• _Stated exercise A_: Write out the part of the Puglia wine article between "Even today co-ops" and "earlier this month.", inclusive.
• _Stated exercise B_: Name every person the Puglia wine article identifies by full name in its body.
• _Stated exercise C_: According to the Puglia wine article, how many members belong to the Vignuolo co-op?

>> begin Text section

Volcanic Wine Awards | 25th anniversary events | The Jancis Robinson Story

Getting to grips with Puglia

Saturday 25 June 2011 • 5 min read
Image

This is a longer version of an article also published in the Financial Times.

See my reviews of 232 current Puglian wines in which I describe my recent visit to Puglia. I am seen here in typical Blackberry mode (taking notes, not sending emails) with fellow judge David Berry Green of Berry Bros at Vallone winery in Castello di Serranova, famous for their late-harvest Negroamaro Graticciaia, a candidate for most misspelt wine in the universe. During that visit I also tasted 114 wines from the rest of southern Italy, and I will be writing about my thoughts on Aglianico in particular on Saturday.

When Lisa Gilbee graduated as a winemaker from Roseworthy in South Australia she went to practise at Castello di Ama in Tuscany 'because all the other Aussies were going to France then'. By 2001 she was in Puglia on the heel of Italy and decided to make a wine, still drinking well, as a birthday present for the man who is now her husband and father of two long-suffering children who have spent much of their lives to date in their parents' seven hectares of vineyard or the garage where they make Morella wines from them. Being an outsider helped her to identify what's best about the flat Salento peninsula cooled by the Adriatic on one side and the Ionian sea on the other: its ancient bush vines of Primitivo, the same variety as California's Zinfandel.

Puglia has been in the process of converting itself from shipper northwards of anonymous strong, dark red in bulk to beef up weaker but more famous ferments into a producer of wines of real quality on its own account.

Even today co-ops such as the recently renamed Vignuolo just north of Bari, with its 500 hectares of vineyards and 250 members, are still shipping vast quantities of wine to vermouth producers and to France, whence they are shipped to Germany with heaven knows what appellation. Such trade, for long one of the shadowier aspects of the European wine business, is certainly doing nothing for the reputation of Puglia, or even Italy. 'It's our fault – we should have managed to sell our own products. We've always been much better at making than marketing. We have to take responsibility for this sad state of affairs.' The co-op's director Sebastiano Iannuzzi smiled almost complacently as he explained all this to me in Puglia earlier this month.

>> end Text section
>> begin Data segment

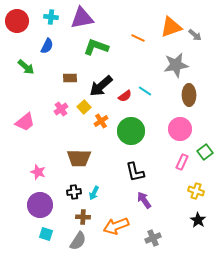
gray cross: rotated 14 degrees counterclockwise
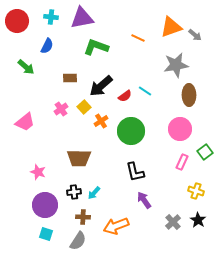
cyan arrow: rotated 16 degrees clockwise
purple circle: moved 5 px right
gray cross: moved 20 px right, 16 px up; rotated 21 degrees counterclockwise
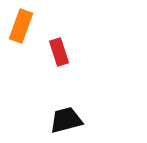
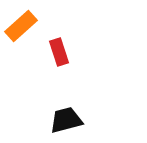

>> end Data segment

• _Finished answer A_:
Even today co-ops such as the recently renamed Vignuolo just north of Bari, with its 500 hectares of vineyards and 250 members, are still shipping vast quantities of wine to vermouth producers and to France, whence they are shipped to Germany with heaven knows what appellation. Such trade, for long one of the shadowier aspects of the European wine business, is certainly doing nothing for the reputation of Puglia, or even Italy. 'It's our fault – we should have managed to sell our own products. We've always been much better at making than marketing. We have to take responsibility for this sad state of affairs.' The co-op's director Sebastiano Iannuzzi smiled almost complacently as he explained all this to me in Puglia earlier this month.

• _Finished answer B_:
Lisa Gilbee
David Berry Green
Sebastiano Iannuzzi

• _Finished answer C_: 250 members